For my final data visualisation, I decided to track my performance at work. The difficulty was to determine how to measure ‘performance’. Due to the nature of my job, it isn’t easy to say how many tasks I have completed each day. I’m working on big projects and am fairly autonomous as to what I’m doing each day. How would a machine measure how I did, I wondered? It’s easy to see how many meetings I attended, how many emails I sent and how much time I’m spending on my computer. But how can this information give insight into how well I’m doing my job?
I chose to explore this issue after reading how problematic performance measuring can be as part of the information infrastructure of test-based accountability. According to Anagnostopoulos et al. (2013), there are questions around how well performance measures can represent teaching, learning and schooling. ‘As [standardised tests, mathematical models, and computing technologies] define what kind of knowledge and ways of thinking matter and who counts as “good” teachers, students, and schools, these performance metrics shape how we practice, value, and think about education.’ The perceived objectivity of data, therefore leads to a shift of power away from traditional actors in educational governing.
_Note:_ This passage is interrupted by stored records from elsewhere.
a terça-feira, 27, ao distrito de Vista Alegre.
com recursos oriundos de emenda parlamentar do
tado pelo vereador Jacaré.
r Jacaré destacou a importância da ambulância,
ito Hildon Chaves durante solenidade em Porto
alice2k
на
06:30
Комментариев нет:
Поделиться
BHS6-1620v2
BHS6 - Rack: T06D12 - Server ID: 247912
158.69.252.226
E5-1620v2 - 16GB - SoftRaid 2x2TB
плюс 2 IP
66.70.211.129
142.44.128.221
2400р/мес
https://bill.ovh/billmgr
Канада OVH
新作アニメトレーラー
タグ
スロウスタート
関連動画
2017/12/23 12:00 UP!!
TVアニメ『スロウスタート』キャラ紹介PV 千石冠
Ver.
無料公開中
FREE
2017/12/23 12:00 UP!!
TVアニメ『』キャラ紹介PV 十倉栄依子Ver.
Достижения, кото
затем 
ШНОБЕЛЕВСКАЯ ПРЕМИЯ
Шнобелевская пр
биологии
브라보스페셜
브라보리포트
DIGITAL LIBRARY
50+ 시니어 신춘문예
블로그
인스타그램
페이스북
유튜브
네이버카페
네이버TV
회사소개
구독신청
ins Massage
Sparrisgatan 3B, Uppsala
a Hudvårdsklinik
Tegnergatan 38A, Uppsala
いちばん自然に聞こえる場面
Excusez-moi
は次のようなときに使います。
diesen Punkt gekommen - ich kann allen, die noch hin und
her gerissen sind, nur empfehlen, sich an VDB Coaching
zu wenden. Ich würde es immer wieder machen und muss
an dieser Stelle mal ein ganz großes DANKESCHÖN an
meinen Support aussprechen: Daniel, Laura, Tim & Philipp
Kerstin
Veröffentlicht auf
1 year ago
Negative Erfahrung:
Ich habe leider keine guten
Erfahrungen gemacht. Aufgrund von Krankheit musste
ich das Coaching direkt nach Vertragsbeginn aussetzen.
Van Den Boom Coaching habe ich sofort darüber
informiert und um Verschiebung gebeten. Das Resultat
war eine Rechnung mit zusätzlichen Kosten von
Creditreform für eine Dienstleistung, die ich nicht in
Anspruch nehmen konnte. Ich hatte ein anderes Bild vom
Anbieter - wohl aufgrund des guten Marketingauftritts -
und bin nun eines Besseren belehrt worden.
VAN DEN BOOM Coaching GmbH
Looking back at my visualisation, it seems as if Monday (top left) was my most productive day although I perceived Thursday (bottom right) as the day I achieved most. Although this is a very small sample, it shows how difficult it is to measure performance by purely looking at data.
Anagnostopoulos, D., Rutledge, S.A. & Jacobsen, R. (eds.) (2013). The Infrastructure of Accountability: Data use and the transformation of American education. Harvard Education Press.